Now let's train the model. We will use cross entropy loss and an Adam optimizer.

In [9]:
cost_fn = layers.CrossEntropyLoss()
optim = torch.optim.Adam(model.parameters(), lr=0.001)

def train(model, steps, batch_size, seq_len, grad_norm):
    # steps between tests
    test_interval = steps // 10 
    print(f'Test set accuracies (1st half, 2nd half):')

    for step in range(steps):
        # randomly generate input sequences
        input = torch.randint(n_min, n_max, (batch_size, seq_len))

        # compute output and reversed input
        output = model(input)
        reversed_input = torch.flip(input, dims=[1])

        # compute loss. transpose puts class dim in correct position for CE loss
        loss = cost_fn(output.transpose(1,2), reversed_input)

        # backward pass
        optim.zero_grad()
        loss.backward()
        torch.nn.utils.clip_grad_norm_(model.parameters(), grad_norm)

        # optimizer step
        optim.step()

        # test
        if step % test_interval == 0 or step == steps - 1:
            accuracies = test(test_data, model)
            print(f'  Step {step:4d}: '
                  f'({accuracies[0]:.1%}, {accuracies[1]:6.1%})')

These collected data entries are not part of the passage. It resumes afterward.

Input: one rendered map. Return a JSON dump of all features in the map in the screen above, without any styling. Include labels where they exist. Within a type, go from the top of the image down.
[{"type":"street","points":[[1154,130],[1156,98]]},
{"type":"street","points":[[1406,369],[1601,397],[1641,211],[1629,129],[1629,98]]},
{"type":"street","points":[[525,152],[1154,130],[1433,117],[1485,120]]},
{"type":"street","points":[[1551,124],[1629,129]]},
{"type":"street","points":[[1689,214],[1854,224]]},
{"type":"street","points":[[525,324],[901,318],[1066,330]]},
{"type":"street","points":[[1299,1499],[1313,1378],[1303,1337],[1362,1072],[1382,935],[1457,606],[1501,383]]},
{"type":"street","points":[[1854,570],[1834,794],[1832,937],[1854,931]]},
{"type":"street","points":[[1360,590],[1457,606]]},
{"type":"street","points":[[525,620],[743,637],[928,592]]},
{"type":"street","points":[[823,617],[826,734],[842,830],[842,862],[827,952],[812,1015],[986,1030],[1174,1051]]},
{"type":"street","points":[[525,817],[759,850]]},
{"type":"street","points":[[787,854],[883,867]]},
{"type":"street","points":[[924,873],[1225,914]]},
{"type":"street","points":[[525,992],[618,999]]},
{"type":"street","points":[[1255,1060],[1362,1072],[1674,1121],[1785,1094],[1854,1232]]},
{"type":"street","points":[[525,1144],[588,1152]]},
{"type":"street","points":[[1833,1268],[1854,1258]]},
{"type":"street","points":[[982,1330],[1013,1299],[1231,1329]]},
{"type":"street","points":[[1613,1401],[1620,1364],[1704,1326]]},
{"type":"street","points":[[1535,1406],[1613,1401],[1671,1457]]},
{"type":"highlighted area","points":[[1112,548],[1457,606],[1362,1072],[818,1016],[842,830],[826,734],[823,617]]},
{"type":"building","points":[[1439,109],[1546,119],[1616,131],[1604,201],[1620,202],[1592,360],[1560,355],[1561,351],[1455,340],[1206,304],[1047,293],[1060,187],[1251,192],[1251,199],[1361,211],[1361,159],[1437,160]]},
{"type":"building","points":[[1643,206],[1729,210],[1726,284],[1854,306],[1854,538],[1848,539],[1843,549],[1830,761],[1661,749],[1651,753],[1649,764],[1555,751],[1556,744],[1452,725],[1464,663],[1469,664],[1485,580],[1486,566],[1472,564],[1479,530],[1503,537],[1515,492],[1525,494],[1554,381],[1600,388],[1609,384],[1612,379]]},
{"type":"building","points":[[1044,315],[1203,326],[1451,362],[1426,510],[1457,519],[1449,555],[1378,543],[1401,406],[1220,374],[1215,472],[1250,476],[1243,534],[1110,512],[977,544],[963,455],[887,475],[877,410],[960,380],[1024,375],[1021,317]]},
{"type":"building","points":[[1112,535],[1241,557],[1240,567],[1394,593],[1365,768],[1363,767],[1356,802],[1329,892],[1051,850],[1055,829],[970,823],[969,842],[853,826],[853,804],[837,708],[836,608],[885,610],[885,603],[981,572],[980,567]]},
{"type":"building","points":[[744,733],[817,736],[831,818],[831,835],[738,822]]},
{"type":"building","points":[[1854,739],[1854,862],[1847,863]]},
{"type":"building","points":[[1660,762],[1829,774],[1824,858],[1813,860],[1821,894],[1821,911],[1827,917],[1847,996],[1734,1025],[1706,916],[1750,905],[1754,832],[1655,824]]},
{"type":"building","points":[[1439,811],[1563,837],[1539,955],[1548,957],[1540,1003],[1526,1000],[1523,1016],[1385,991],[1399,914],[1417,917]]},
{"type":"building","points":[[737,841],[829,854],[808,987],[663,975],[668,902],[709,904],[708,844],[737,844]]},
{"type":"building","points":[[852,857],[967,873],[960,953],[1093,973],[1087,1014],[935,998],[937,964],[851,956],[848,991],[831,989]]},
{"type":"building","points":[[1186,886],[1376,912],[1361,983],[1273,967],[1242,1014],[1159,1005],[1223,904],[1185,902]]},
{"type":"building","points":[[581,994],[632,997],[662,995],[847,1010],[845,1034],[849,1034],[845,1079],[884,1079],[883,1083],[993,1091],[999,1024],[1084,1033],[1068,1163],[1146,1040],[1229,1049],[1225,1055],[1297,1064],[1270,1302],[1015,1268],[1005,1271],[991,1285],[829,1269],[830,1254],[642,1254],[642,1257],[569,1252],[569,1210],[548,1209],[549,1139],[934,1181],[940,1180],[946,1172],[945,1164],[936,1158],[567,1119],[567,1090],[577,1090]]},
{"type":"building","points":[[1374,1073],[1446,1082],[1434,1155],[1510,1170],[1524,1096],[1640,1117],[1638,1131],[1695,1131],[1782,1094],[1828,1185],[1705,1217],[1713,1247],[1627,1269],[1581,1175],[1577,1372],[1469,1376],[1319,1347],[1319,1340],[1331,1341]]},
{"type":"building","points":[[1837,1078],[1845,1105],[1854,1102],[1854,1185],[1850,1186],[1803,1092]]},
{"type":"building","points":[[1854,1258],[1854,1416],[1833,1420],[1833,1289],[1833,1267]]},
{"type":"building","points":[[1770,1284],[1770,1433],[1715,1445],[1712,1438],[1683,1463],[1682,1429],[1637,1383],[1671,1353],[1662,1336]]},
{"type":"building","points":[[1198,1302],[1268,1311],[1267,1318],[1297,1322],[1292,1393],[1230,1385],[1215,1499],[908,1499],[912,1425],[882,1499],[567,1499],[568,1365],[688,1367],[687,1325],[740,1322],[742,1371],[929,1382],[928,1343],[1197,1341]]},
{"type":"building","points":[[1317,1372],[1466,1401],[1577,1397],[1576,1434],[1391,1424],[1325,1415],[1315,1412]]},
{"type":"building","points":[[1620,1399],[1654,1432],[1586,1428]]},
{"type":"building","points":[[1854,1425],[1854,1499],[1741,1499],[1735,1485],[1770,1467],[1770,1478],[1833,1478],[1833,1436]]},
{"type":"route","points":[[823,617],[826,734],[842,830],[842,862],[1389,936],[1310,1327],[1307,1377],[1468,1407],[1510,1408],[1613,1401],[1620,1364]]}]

train(model, 2000, 64, 10, 1)

Test set accuracies (1st half, 2nd half):
  Step    0: (0.0%,   0.0%)
  Step  200: (0.0%,   0.0%)
  Step  400: (0.0%,   0.0%)
  Step  600: (0.0%,   0.0%)
  Step  800: (0.0%,   3.0%)
  Step 1000: (0.0%,  37.0%)
  Step 1200: (0.0%,  91.0%)
  Step 1400: (0.0%,  99.0%)
  Step 1600: (0.0%, 100.0%)
  Step 1800: (0.0%, 100.0%)
  Step 1999: (0.0%, 100.0%)


After training the model is able to produce the correct second half of the reversed sequence, but not the first half.
This is as expected: the positions in the second half of the sequence are able to attend to those in the first half, so they have the necessary information to produce the correct output.
But due to the masking in the multihead attention layer the positions in the first half cannot attend to those in the second half, and are thus unable to reproduce them as required.

Here is an example:

In [10]:
input = torch.randint(n_min, n_max, (10,))
output = model.greedy_output(input)

print(f'Input sequence:  {input.tolist()}')
print(f'Output sequence: {output.tolist()}')

Input sequence:  [11, 0, 78, 93, 19, 53, 28, 18, 39, 19]
Output sequence: [11, 11, 11, 11, 19, 19, 93, 78, 0, 11]


Notice that the second half of the output sequence is precisely the reverse of the first half of the input sequence.